Modern science produces a lot of data; whether outputted from experimental apparatus or as the result of simulation, the volume of information a scientist can produce is now often radically greater than it was even ten years ago. It follows that there is now a need for new tools to enable scientists to filter, mine and search both their own data and that produced by other researchers.
One of the major sources of experimental data is in the “supplementary data” attached to publications in journals. Our CrystalEye repository exploits this by aggregating, and converting to CML , the supplementary data from journals which publish crystal structures.

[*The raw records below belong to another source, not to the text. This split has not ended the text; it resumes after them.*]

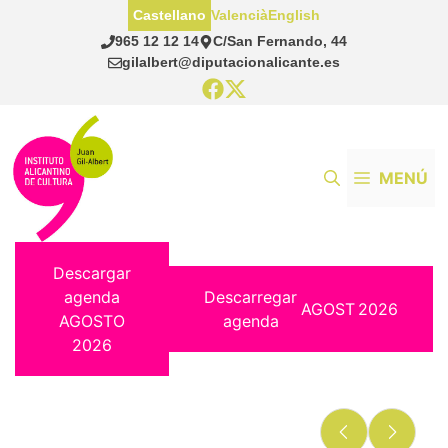
Saltar
Castellano
Valencià
English
al
965 12 12 14
C/San Fernando, 44
contenido
gilalbert@diputacionalicante.es
MENÚ
Descargar
agenda
Descarregar
AGOST
2026
AGOSTO
agenda
2026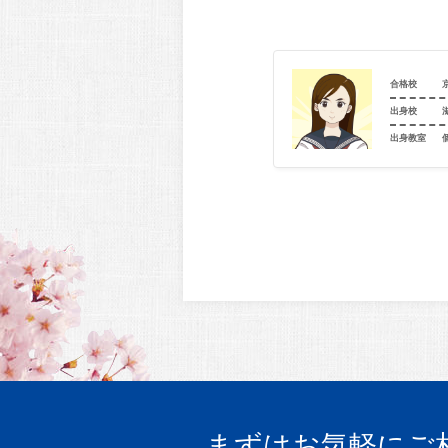
京都産業大学（法_法政策）
合格校
兵庫県立東灘高等学校
出身校
室
個別指導学院フリーステップ 打出教室
出身教室
まずはお気軽にご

The question then becomes how to add value to this data. One approach is by enhancing the searchability and discoverability of the data – a task for which RDF in general, and SPARQL in particular, is well-suited. We therefore, using our Golem ontology language and pyGolem toolkit (which enable the layering of richer semantics onto CML), extract metadata from CrystalEye as RDF, and use it to build new interfaces to the repository – thus making the data therein easier to find, analyse and reuse.
I’m a researcher in the Unilever Centre, part of the Chemical Laboratory at the University of Cambridge, working on building systems and languages for the representation and mining of large volumes of chemical data. Before that, I worked in theoretical chemical physics, designing algorithms for the prediction of diffusion and chemical reactions by atomistic simulation.
I’m part of the MaterialsGrid project, within which my major research interest is the Golem ontology language/toolkit. I blog at Brighten the Corners.